Written by  Fév 01, 2018

A l’occasion du 30è sommet de l’Union Africaine (UA), les Chefs d’Etat d’Afrique ont lancé le processus du Marché Unique du Transport Aérien en Afrique (MUTAA), un projet crucial de l’agenda 2063 de l’Union. Ils avaient également désigné le Chef de l’Etat togolais pour conduire le processus. Jeudi, le ministre des infrastructures et des transports, Ninsao Gnofam et le Directeur général de Société Aéroportuaire de Lomé Tokoin (SALT), le Colonel Dokissime Gnama Latta ont expliqué à la presse à Lomé  les raisons qui sous-tendent la désignation du Chef de l’Etat du Togo pour conduire un tel projet.

Le MUTA est un projet qui vise notamment  à améliorer la connectivité aérienne, faciliter la libre circulation des personnes et des biens entre les pays africains  et à aller vers la libéralisation du transport aérien. 

Les Chefs d’Etat et du gouvernement réunis au sommet d’Addis-Abeba ont désigné  le Président du Togo, Faure Gnassingbé comme personnalité devant œuvrer pour parvenir à ses résultats escomptés.

Au plan national,  le ministre Gnofam estime que cette désignation loin d’être un choix complaisant est plutôt le fruit des différentes réformes  économiques opérées ces dernières  années au Togo.

« Si le Chef de l’Etat a été choisi par ses pairs, c’est grâce à la vision qu’il a pour le Togo en général et pour l’Afrique en particulier. Il a une vision qui a été traduite dans notre pays par de profondes réformes avec des programmes qui ont conduit à la modernisation des infrastructures routières et  aériennes  », a révélé le ministre des infrastructures et du transport.

Il ajoute que M. Gnassingbé, aux yeux de ses homologues africains est une personnalité de confiance, un homme d’actions, et de visions qui a déjà fait ses preuves aux premiers mois de sa désignation à la tête  de la CEDEAO.

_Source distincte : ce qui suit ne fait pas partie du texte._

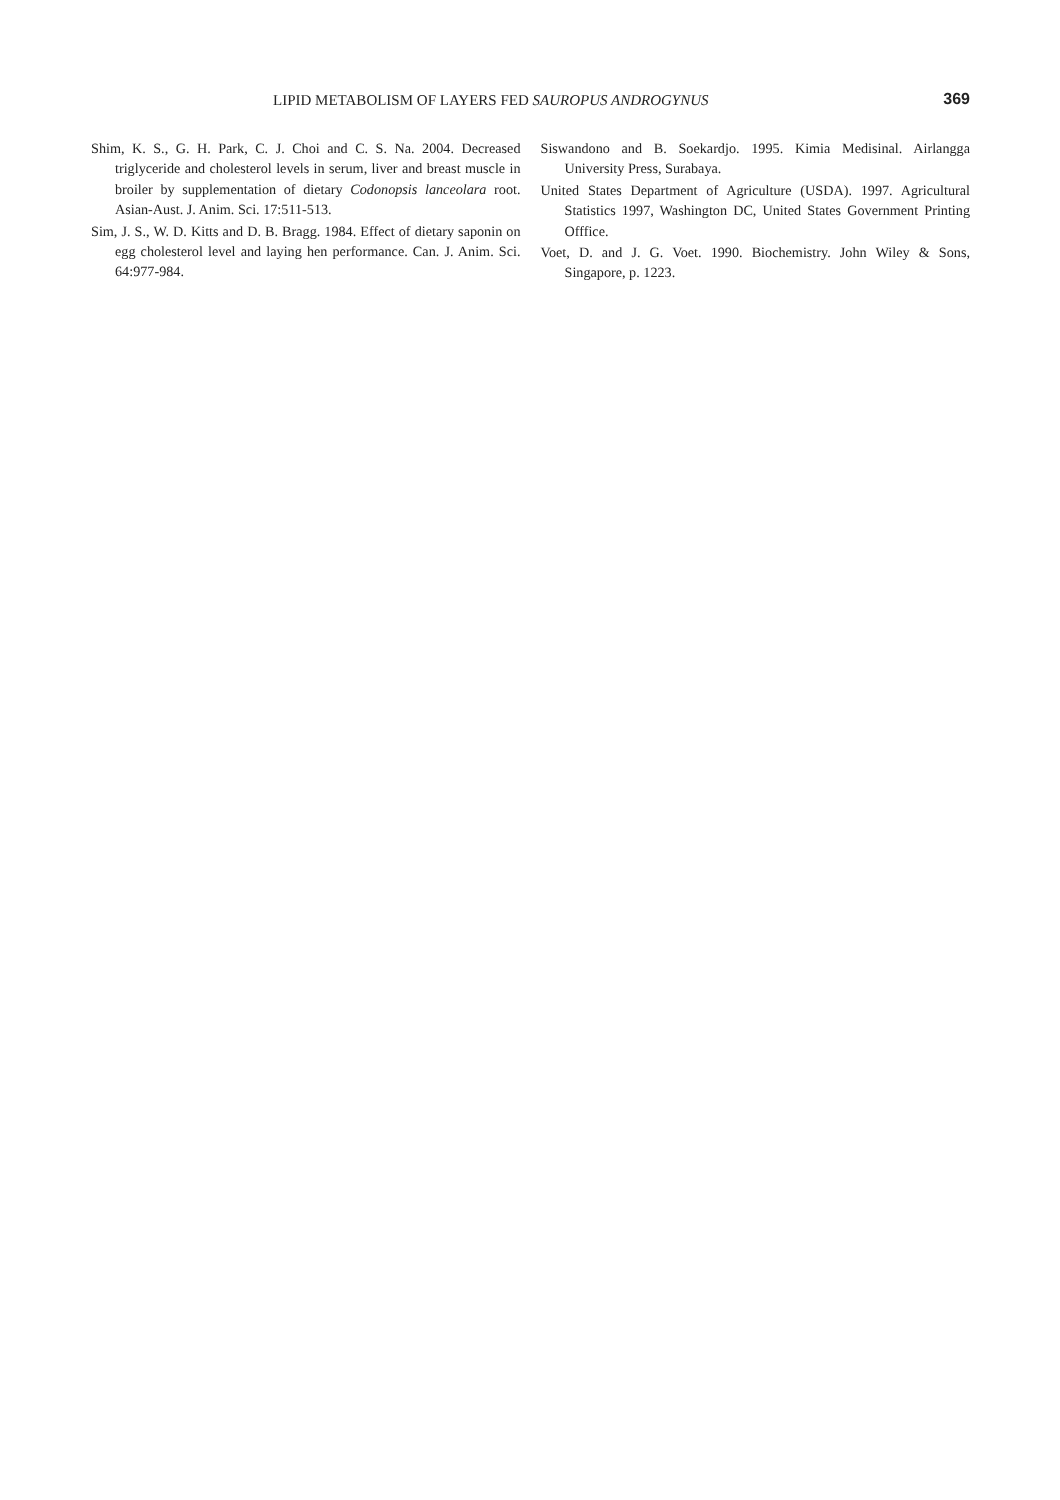LIPID METABOLISM OF LAYERS FED SAUROPUS ANDROGYNUS 369
Shim, K. S., G. H. Park, C. J. Choi and C. S. Na. 2004. Decreased triglyceride and cholesterol levels in serum, liver and breast muscle in broiler by supplementation of dietary Codonopsis lanceolara root. Asian-Aust. J. Anim. Sci. 17:511-513.
Sim, J. S., W. D. Kitts and D. B. Bragg. 1984. Effect of dietary saponin on egg cholesterol level and laying hen performance. Can. J. Anim. Sci. 64:977-984.
Siswandono and B. Soekardjo. 1995. Kimia Medisinal. Airlangga University Press, Surabaya.
United States Department of Agriculture (USDA). 1997. Agricultural Statistics 1997, Washington DC, United States Government Printing Offfice.
Voet, D. and J. G. Voet. 1990. Biochemistry. John Wiley & Sons, Singapore, p. 1223.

Pour le Directeur général de la SALT, le choix porté sur le Togo est aussi dû à la sureté et à la sécurité qu’il y a à l’Aéroport International Général Eyadéma.

« Notre aéroport fait partie des dix meilleurs premiers en Afrique  en termes de sécurité et de sureté », a soutenu le Colonel Gnama Latta.

Dans sa mise en œuvre, le projet stimulera les investissements transfrontaliers dans les industries de production et de services aériens, y compris le tourisme  devant permettre la création de 300.000 emplois directs supplémentaires et de 2 millions d’emplois indirects.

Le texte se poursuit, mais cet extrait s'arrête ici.